Unfortunately, Lee Daniels’ new directorial effort, The United States vs. Billie Holiday, is not as captivating as it was the groundbreaking vocal style of the jazz diva that it brings front and center. Based on Johann Hari’s 2015 book Chasing the Scream: The First and Last Days of the War on Drugs, the film, set in the 1940's, dramatizes with fictional manipulation the continuous efforts by the Federal Bureau of Narcotics to imprison Billie Holiday, a long-time heroin addict. In response, the singer discomposes her persecutors every time she sings the forbidden "Strange Fruit", a tragic song that protests the lynching of Black Americans.
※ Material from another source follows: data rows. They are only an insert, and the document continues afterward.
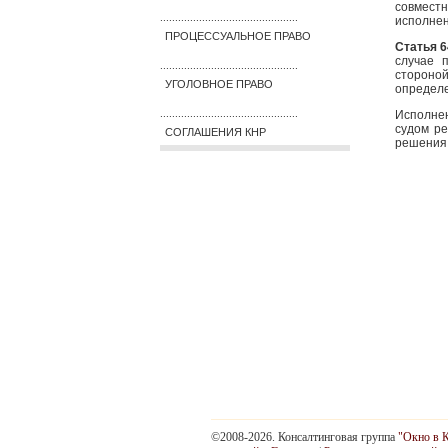
совмест
..............................................
исполнен
ПРОЦЕССУАЛЬНОЕ ПРАВО
Статья 6
случае 
..............................................
стороно
УГОЛОВНОЕ ПРАВО
определе
Исполне
..............................................
судом р
СОГЛАШЕНИЯ КНР
решения 
©2008-2026. Консалтинговая группа
"Окно в 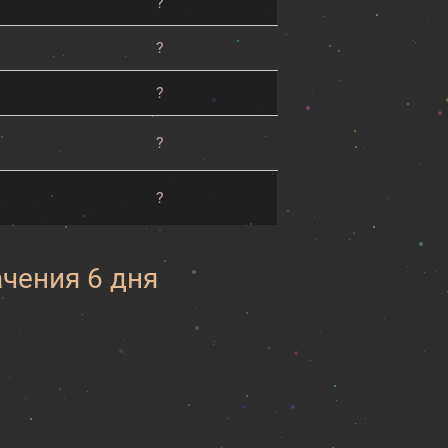
?
?
?
?
?
ачения 6 дня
Daniels, who earned considerable attention in the past with Precious (2009) and The Butler (2013), decided to play gracefully but forgot to dig the emotional side deep enough. While the color-saturated Harlem atmospheres load the visuals with a stylized contemporary feel, the stuttering, episodic pace and disorganized structure stain a messy narrative that complicates what should be simple. The dissonant fictionalized romance between Holiday and the undercover FBN agent turned admirer, Jimmy Fletcher (Trevante Rhodes), doesn’t attenuate the predicaments found in Suzan-Lori Parks' plot, squandering one last opportunity to pull the story above average waters.

Despite the positive performance from R&B singer Andra Day in her first major role, the film tells Holiday’s story with the wrong notes. It’s disappointing when we think how fluid, resonant and evocative this biopic could have been if appropriately and honestly built.